== 記述課題 A ==
チャートのデザインに関するページで、読者1000人へのアンケートは何を割り出すために行われたのかを説明せよ。
== 記述課題 B ==
エコノミスト誌のチャートデザインに関するページの続きを、最後の画像説明の後から書け。

== ページ ==
また、チャートおよびインタラクティブグラフをデザインする際に、モバイル機器の画面を念頭に置く必要もある。マクドナルドの人気商品ビッグマック1個の価格を通じて各国の経済力を測る独自の指標「ビッグマック指数」も然りだ。同誌はこれを30年前から年2回発表しているが、現在、そのインタラクティブチャートのデザインをモバイル画面に合わせて見直しており、次のチャートを発表する今年7月の完成を予定している。読者1000人に対してアンケートを行ない、スクリーンショットやヒートマップを用い、どのようなデザインが好まれるのかを割り出したという。

さらに、読者およびデータジャーナリストファンをより多く取り込むための努力も怠らない。チャートのデザイン変更コンテストを独自に実施し、米国に上陸したハリケーンに関するチャートの新デザインを読者に呼びかけたところ、60人からさまざまな案が送られてきたと、セルビー=ブースロイド氏は言う。

エコノミスト誌が作成したハリケーン「アーマ(Irma)」の予想進路図(画像:「エコノミスト」より)

== データ内容 ==
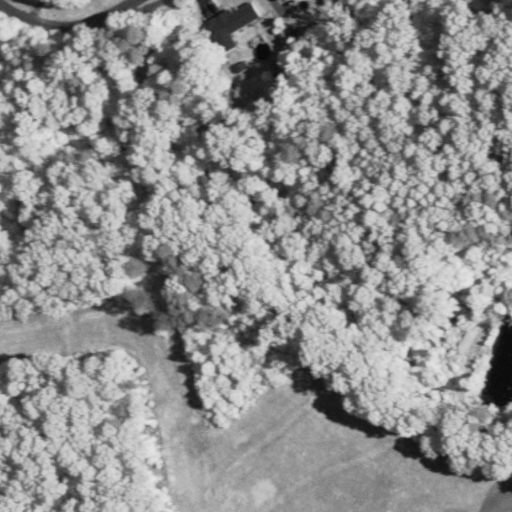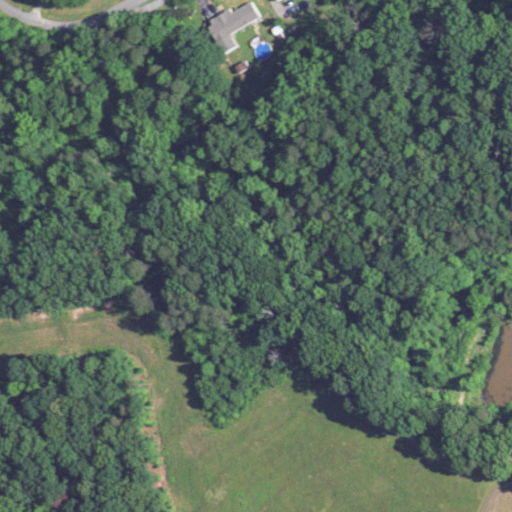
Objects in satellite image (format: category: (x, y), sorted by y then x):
building: (233, 26)
road: (66, 27)
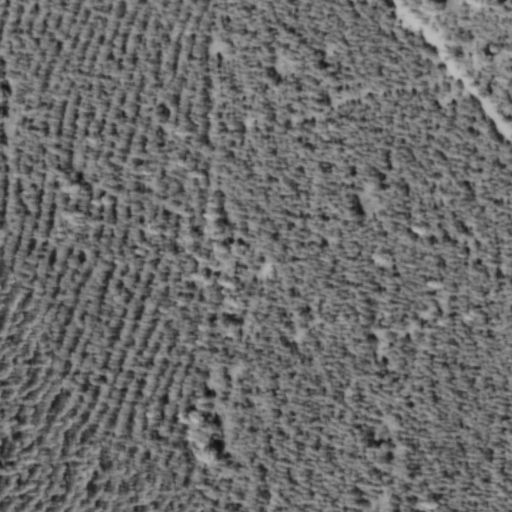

== 記述解答 A ==
ビッグマック指数のインタラクティブチャートをモバイル画面に合わせて見直すにあたり、どのようなデザインが好まれるのかを割り出すためである。アンケートではスクリーンショットやヒートマップが用いられた。

== 記述解答 B ==
エコノミスト誌の方法論

間もなく発表されるビッグマック指数は、読者が生データをダウンロードできるものになるという。セガー氏はTwitterアカウントにおける同誌のチャートの活用にも積極的で、業界の人々とチャットしたり、エコノミスト誌の方法論を説いたりしている。データ一般の例に漏れず、人間の声を足すことで、作成したチャートをより身近に感じさせられるという。

セガー氏いわく、「出典元が明らかで、理路整然としたものであれば、読者は数字、統計、チャートを客観的裏付けと見なしてくれる」。

Lucinda Southern(原文 / 訳:SI Japan)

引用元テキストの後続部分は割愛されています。